Perda de imunidade pode ter causado 2ª onda de infecções em Manaus
Artigo publicado na revista científica The Lancet afirma que há pelo menos quatro hipóteses, não excludentes entre si, para o forte recrudescimento da pandemia de covid-19 em Manaus e que, se uma das causas for a perda de proteção imunológica de pessoas que já se contaminaram, cenários semelhantes à da capital do Amazonas podem ser esperados em outras regiões do país.
Além da perda de imunidade dos contaminados, o artigo cita a possibilidade de a imunidade de rebanho não ter sido atingida em Manaus, de as mutações do Sars-CoV-2 burlarem a proteção imunológica criada por contaminações anteriores e das novas variantes do vírus terem uma taxa de transmissão maior.
Sob o título "Ressurgência da covid-19 em Manaus, a despeito da alta soroprevalência", o trabalho reúne 23 pesquisadores liderados pela imunologista Ester Sabino, do Instituto de Medicina Tropical da Universidade de São Paulo (USP), uma das responsáveis pelo sequenciamento do coronavírus no Brasil.
O artigo da Lancet lembra um estudo que mostrou que 76% da população de Manaus tinha anticorpos contra o novo coronavírus.
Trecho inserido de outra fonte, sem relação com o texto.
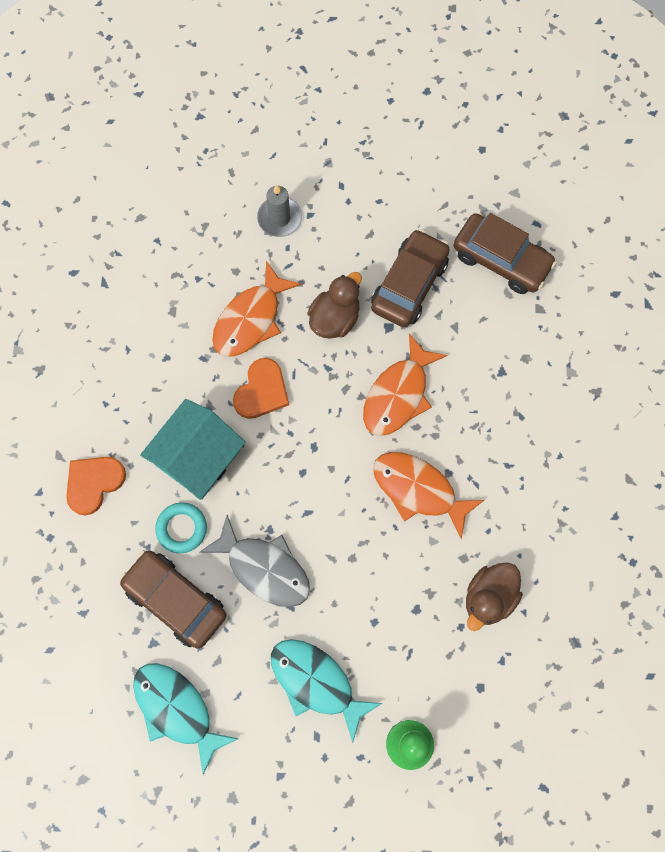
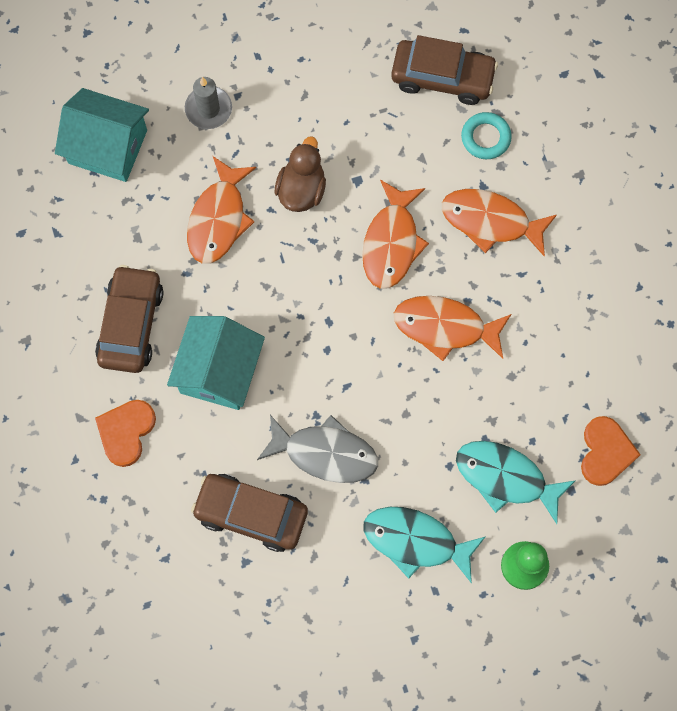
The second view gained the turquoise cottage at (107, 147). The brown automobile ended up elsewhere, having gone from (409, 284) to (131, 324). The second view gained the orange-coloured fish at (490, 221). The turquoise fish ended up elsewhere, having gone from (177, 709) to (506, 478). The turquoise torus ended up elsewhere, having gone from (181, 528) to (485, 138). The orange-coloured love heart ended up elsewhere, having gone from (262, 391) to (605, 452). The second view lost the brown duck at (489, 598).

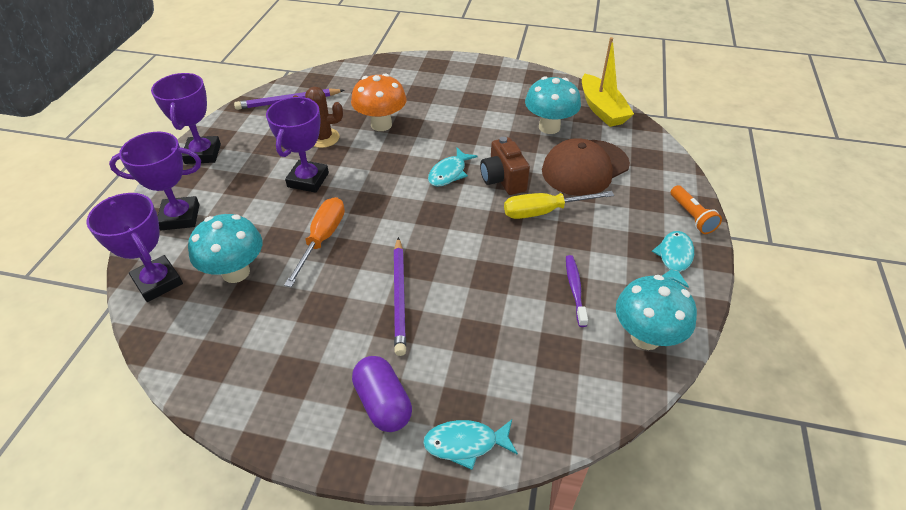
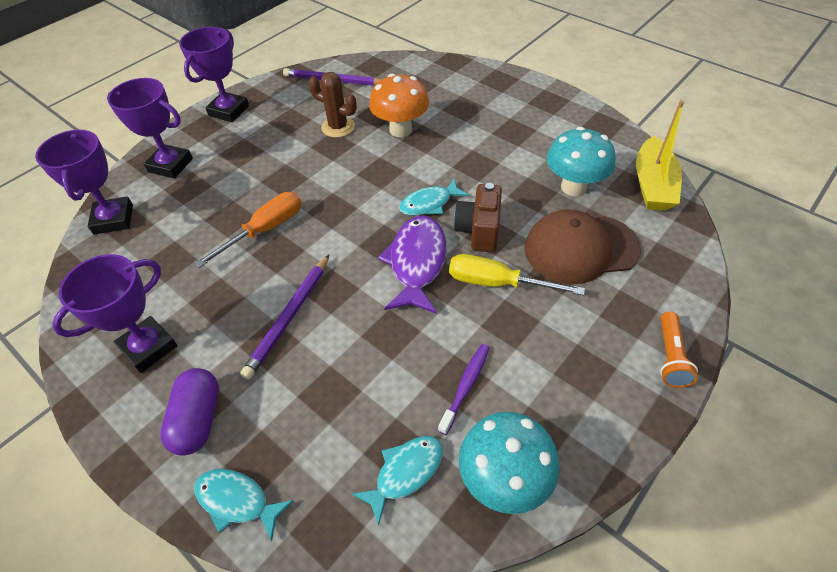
The royal purple prize cup ended up elsewhere, having gone from (308, 180) to (148, 347). The turquoise fish ended up elsewhere, having gone from (674, 258) to (405, 473). The second view gained the royal purple fish at (417, 263). The second view lost the turquoise mushroom at (236, 272).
Com isso, a capital do Amazonas teria atingido a imunidade de rebanho, calculada entre 60% e 70%.
Hipóteses estudadas pelos cientistas
Com uma taxa de prevalência de 76%, o forte aumento no número de admissões nos hospitais de Manaus em janeiro foi algo inesperado, diz o artigo. Depois da grande epidemia de abril de 2020, as hospitalizações permaneceram baixas e estáveis em Manaus de maio a novembro, apesar do relaxamento das medidas de controle da covid-19 no período.
Assim, a primeira hipótese para o ressurgimento da covid-19 em Manaus é que a taxa de contaminação da população possa ter sido superestimada, embora deva ter ficado acima de 50%, o que já garantiria uma boa imunidade coletiva. "Nesse cenário, o ressurgimento poderia ser explicado por uma maior interação entre pessoas infectadas e suscetíveis durante o mês de dezembro", diz o artigo.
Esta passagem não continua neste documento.